Merhum Özal, MGK'nın dayatmacı tavrından hoşlanmaz ve bu kurulu aslâ Bakanlar Kurulu'nun üzerinde kabul etmezdi. Ancak, 12 Eylül dönemi henüz yeni bitmişti; darbecilerin başı hâlen Cumhurbaşkanı idi ve Özal da askerle ilişkileri iyi götürmeye çalışıyordu.
Başbakanlık Müsteşarı iken Özal'ın talimatıyla MGK gündemini ve evrakını didik didik eder, gördüğüm yanlışlıkları ve terslikleri Özal'a anlatırdım. Bu uygulamaya bakanlıklarım sırasında da devam ettik. 1988'de Millî Eğitim Bakanlığım sırasında, MİT Müsteşarlığı'nın mûtad bilgi raporunda şunların yazılı olduğunu görünce hem kahkahalarla güldüm hem de kızdım. Raporun Fethullahçı grupla ilgili değerlendirmesinde, Fethullahçıların Humeynî yanlısı oldukları ve silâhlı terör grupları oluşturarak İslâm Devrimi hazırlıkları yaptıkları yazılıydı.

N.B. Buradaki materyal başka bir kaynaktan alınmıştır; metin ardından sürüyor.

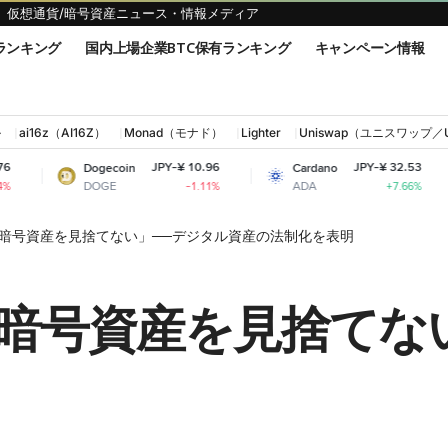
仮想通貨/暗号資産ニュース・情報メディア
ランキング
国内上場企業BTC保有ランキング
キャンペーン情報
ル
ai16z（AI16Z）
Monad（モナド）
Lighter
Uniswap（ユニスワップ／
JPY-¥ 10.96
JPY-¥ 32.53
Dogecoin
Cardano
Shiba I
DOGE
ADA
SHIB
-1.11%
+7.66%
暗号資産を見捨てない」──デジタル資産の法制化を表明
暗号資産を見捨てな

Doğruca rahmetli Özal'a koşup durumu anlattım. Çok sinirlendi; daha önce de sık sık aramızda yaptığımız gibi, 'Sen üzerlerine git, duruma göre gerekirse ben de konuşurum' dedi.
Evren'in başkanlığında yapılan MGK toplantısında, önce MİT Müsteşarı raporunu okudu. Ben söz alarak Fethullah Gülen grubunu yakînen tanıdığımı, grubun Humeynî rejiminin karşısında olduğunu, terör ve silâhla ilgilerinin bulunmadığını ve raporda yazılanların doğru olmadığını kesin bir dille ifade ettim. Bunun üzerine Müsteşar klâsik bir itiraz şekliyle 'Ama elimizde bantlar var' cevabını verince, 'Burası devletin en üst kurullarından biridir. Varsa çıkarsın bantları da biz de müstefîd olalım' dedim. Bu arada müdahale vaktinin geldiğini gören Özal da beni destekleyerek raporu sert şekilde eleştirdi. Olan biten karşısında çok bozulan Evren, hırsını Müsteşar'dan aldı ve Gülen Grubu hakkındaki gerçeğe aykırı beyanlar rapordan çıkarıldı.